I wycinam fragment tydzień później, 24 stycznia 1915 r.:
Nie przeżywaliśmy z sobą dotychczas ani jednej dobrej chwili, w czasie której odetchnąłbym swobodnie. Słodyczy płynącej ze stosunku do kochanej kobiety, jaką odczuwałem w Zuckmantel i w Rivie – słodyczy tej nie znałem w odniesieniu do F. nigdy, chyba tylko w listach, ograniczając się do bezgranicznego podziwu, uległości, współczucia, rozpaczy i pogardzania samym sobą[5].

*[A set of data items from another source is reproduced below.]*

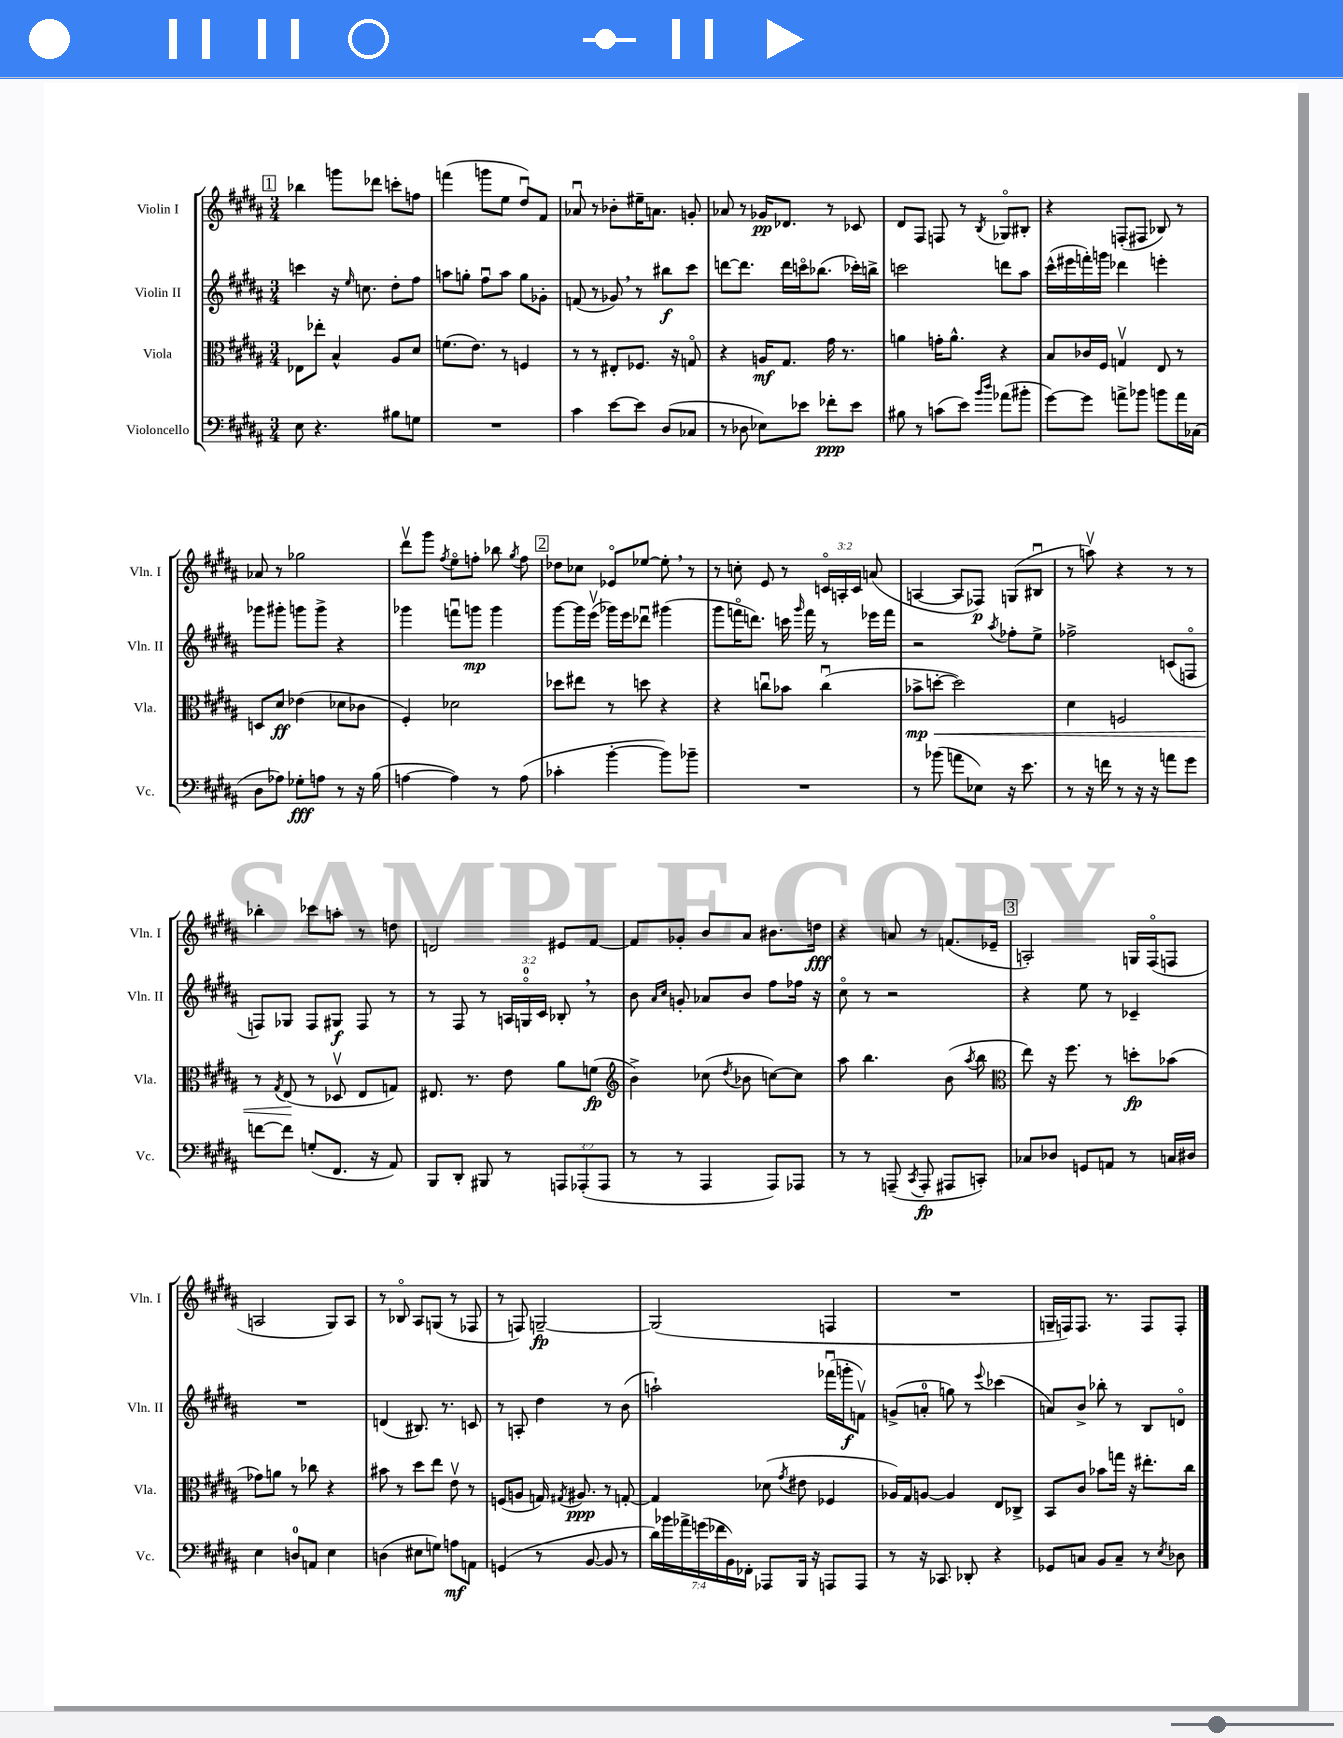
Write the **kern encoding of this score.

**kern	**kern	**kern	**kern
*staff4	*staff3	*staff2	*staff1
*clefF4	*clefC3	*clefG2	*clefG2
*k[f#c#g#d#a#]	*k[f#c#g#d#a#]	*k[f#c#g#d#a#]	*k[f#c#g#d#a#]
*M3/4	*M3/4	*M3/4	*M3/4
8E	8E-	4ccc	4bb-
4.r	8ee-'	.	.
.	4B^^	16r	8ggg
.	.	16qqee	.
.	.	8.cc	.
.	.	.	8ddd-
8B#	8A#	8dd#'	8ccc'
8G	8d#	8ff#	8ff
=	=	=	=
2.r	(8.f	8aa	(4fff
.	.	8gg'	.
.	8.e)	.	.
.	.	8ff#u	8ggg
.	8r	8aa	8ee
.	4F	8gg	8dd#u)
.	.	8g-'	8f#
=	=	=	=
4c#	8r	(8f	8a-u
.	8r	8r	8r
[8e	8E#'	8g-)	8b-'
8e]	8.F-	8r	16ee#~
.	.	.	8.a
(8D#	.	8bb#	.
.	16r	.	.
8C-	8Go	8ccc#	8g'
=	=	=	=
8r	4r	[8ddd	8a-
8D-	.	8.ddd]	8r
8E-)	16A	.	16g-
.	8.G#	16ddd	8.d-
8e-	.	16ccco	.
.	.	(8.bb-	.
8f-'	16g#	.	8r
.	8.r	.	.
8e-	.	16ccc-')	8c-
.	.	16bb^	.
=	=	=	=
8B#	4a	2ccc	8d#
8r	.	.	8F#
(8c	16g'	.	8F
.	8.a^^	.	.
8e)	.	.	8r
16qqb	.	.	.
16qqdd#	.	.	8qB
(8a-	4r	8ddd	8G-o
8b#'	.	8aa#	8B#'
=	=	=	=
[8g#)	8B	(16ccc#^^	4r
.	.	16eee#	.
8g#]	16c-	16fff')	.
.	16F#	16ggg	.
8a^	4Gv	4ddd-	(8F'
8b-	.	.	8F#
8b	8E	4eee'	8B-)
16a	8r	.	8r
(16C-	.	.	.
=	=	=	=
8D#	8D	8ggg-	8a-
8A-)	8d#	8ggg#'	8r
8G-'	(4e-	8ggg	2gg-
8A	.	8ggg^	.
8r	8d-	4r	.
16r	8c-	.	.
(16B	.	.	.
=	=	=	=
[4A	4F#')	4ggg-	8ddd#v
.	.	.	8ggg#
.	.	.	8qff#
4A])	2d-	8fffu	8eeo
.	.	8ggg	8ff'
8r	.	4ggg	8bb-
.	.	.	8qgg#
(8A	.	.	8ff
=	=	=	=
4c-'	8dd-	[8ggg#	8dd-
.	8ee#	16ggg#]	8cc-
.	.	(16eeev	.
[4b'	8r	16ggg-)	8e-o
.	.	16eee	.
.	8dd	8ddd-u	[8ee-
8b])	4r	(4ggg#	8ee-']
8b-~	.	.	8r
=	=	=	=
2.r	4r	8ggg#	8r
.	.	16fffo	8cc'
.	.	8.ddd)	.
.	8ccu	.	8e
.	8b-	16ccc	8r
.	.	16qqggg#	.
.	.	16fff	.
.	(4ccu	8r	24co
.	.	.	24A'
.	.	.	24c
.	.	16eee-	(8a
.	.	16fff	.
=	=	=	=
8r	8b-^	2r	[4A
(8b-	[8dd'	.	.
8a	2dd])	.	8A]
8E-)	.	.	8F-)
.	.	8qaa#	.
16r	.	8ff-'	(8G
8.e	.	.	.
.	.	8ee^	8B#u
=	=	=	=
8r	4d#	2ff-^	8r
16r	.	.	8aav)
16f	.	.	.
8r	2F	.	4r
16r	.	.	.
16r	.	.	.
8a	.	(8c	8r
8g#	.	8Fo	8r
=	=	=	=
[8f	8r	8F)	4bb-'
.	8qG#	.	.
8f]	(8E	8G-	.
(8G'	8r	8F	8ccc-
8.FF#	8D-v	8G#	8aa'
.	8E	8F	8r
16r	.	.	.
8AA#)	8G)	8r	8dd
=	=	=	=
8BBB	8.E#	8r	2d
8DD#'	.	8F#	.
.	8.r	.	.
8BBB#	.	8r	.
8r	8e	24A	.
.	.	24Go	.
.	.	24c#	.
12AAA	8a#	8B-'	8e#
(12AAA-'	.	.	.
.	(8f	8r	[8f#
12AAA-	.	.	.
=	=	=	=
*	*clefG2	*	*
8r	4b^)	8b	8f#]
.	.	16qqa#	.
.	.	16qqcc#	.
8r	.	8g'	8g-'
4AAA#	(8cc-	8a-	8b
.	8qdd#	.	.
.	8b-	8b	8a#
8AAA#)	[8cc)	8ff#	8.b#
8AAA-	8cc]	16ff-	.
.	.	16r	16dd
=	=	=	=
8r	8aa#	8cc#o	4r
8r	4.bb	8r	.
(8AAA~	.	2r	8a
8qCC#	.	.	.
8AAA'	.	.	8r
8AAA#	(8b	.	(8.f
.	8qaa#	.	.
8CC')	8bb	.	.
.	.	.	16e-~
=	=	=	=
*	*clefC3	*	*
8C-	8ee)	4r	2A')
8D-	16r	.	.
.	8.ff#	.	.
8GG	.	8ee	.
8AA	8r	8r	.
8r	8dd'	4c-~	16G
.	.	.	(16F#o
16C	(8b-	.	8F
16D#	.	.	.
=	=	=	=
4E	8g-)	2.r	2A
.	8a	.	.
8D	8r	.	.
8AA	8cc-	.	.
4E	4r	.	8G#)
.	.	.	8A
=	=	=	=
(4D	8b#	(4d	8r
.	8r	.	8B-o
8E#	8dd#	8.B#)	8A#
8G)	8ee	.	(8G
.	.	8.r	.
8A	8ev	.	8r
8AA	8r	8c	8F-
=	=	=	=
(4GG	(8F	8r	8r
.	8A	8A'	8F)
8r	16G)	4dd#	[2G~
.	8qG#	.	.
.	8.A#	.	.
[8BB	.	.	.
8BB]	8r	8r	.
8r	[8G'	(8b	.
=	=	=	=
28d#)	4G]	2aa`)	(2G]
28b-	.	.	.
28a-^	.	.	.
(28g	.	.	.
28f-	.	.	.
28BB)	.	.	.
28FF-'	.	.	.
8AAA-	(8d-	.	.
.	8qg#	.	.
16BBB	8e#	.	.
16r	.	.	.
8AAA	4F-	(16fff-u	4F
.	.	16ggg'	.
8AAA	.	8fv)	.
=	=	=	=
8r	16A-)	(8g^	2.r
.	16G#	.	.
16r	[8A	8a'	.
8.CC-	.	.	.
.	4A]	8gg)	.
8DD-'	.	8r	.
.	.	8qqeee	.
4r	8E	(4ccc-	.
.	8C-^	.	.
=	=	=	=
8GG-	8BB	8a)	16G~
.	.	.	16F)
8C	8c#	8b^	8.F
8BB	8b-	8bb-'	.
.	.	.	8.r
8C~	16gg	8r	.
.	16r	.	.
8r	8.ee#'	8B	8F
8qE	.	.	.
8D-	.	8do	8F'
.	16cc#	.	.
==	==	==	==
*-	*-	*-	*-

Ten sam rok 1912 i 1915. Dzienniki Kafki i Malinowskiego to wgląd w odmienne światy, różne regiony, klasy społeczne, sytuacje historyczne i subiektywne uczestnictwa w kulturze. W obu relacjach pasja do wiedzy, poznania, czytania. Słabe zdrowie i życie osobiste były bodaj przeszkodą dla twórczości. Polacy pod zaborami tuż przed I wojną światową. Czy wyobraźnia historyczna ucznia lub studenta coś z tego ogarnia? A historyka?
[1] B. Malinowski, Dziennik w ścisłym znaczeniu tego wyrazu, wstęp i oprac. G. Kubica, Kraków 2001. W nawiasie okrągłym przypisy autorki opracowania. Zeszyt 6 (s. 358–455) zapisywany na Nowej Gwinei i wyspie Mailu między wrześniem 1914 a marcem 1915. Okoliczności wyprawy opisuje Grażyna Kubica we wstępie do dziennika i do zeszytu 6, s. 358–362.
[2] Tamże, s. 422–423; T. to Otolia Retigerowa z Zubrzyckich (Tośka).
[3] Tamże, s. 423.
[4] F. Kafka, Dzienniki 1910–1923 (część druga), tłum. J. Werter, Londyn 1993, s. 117.
[5] Tamże, s. 123. Zuckmantel to dzisiejsze Zlaté Hory, miasteczko w Czechach, w Górach Opawskich blisko polskiej granicy i Głubczyc. Riva – nie wiem. Być może to skrót od jakiejś Riwiery (podobnego rodzaju skrótów w Dzienniku mamy wiele, rzecz do rozstrzygnięcia – jeśli w ogóle warto – choćby przez prof. Grażynę Kubicę-Heller.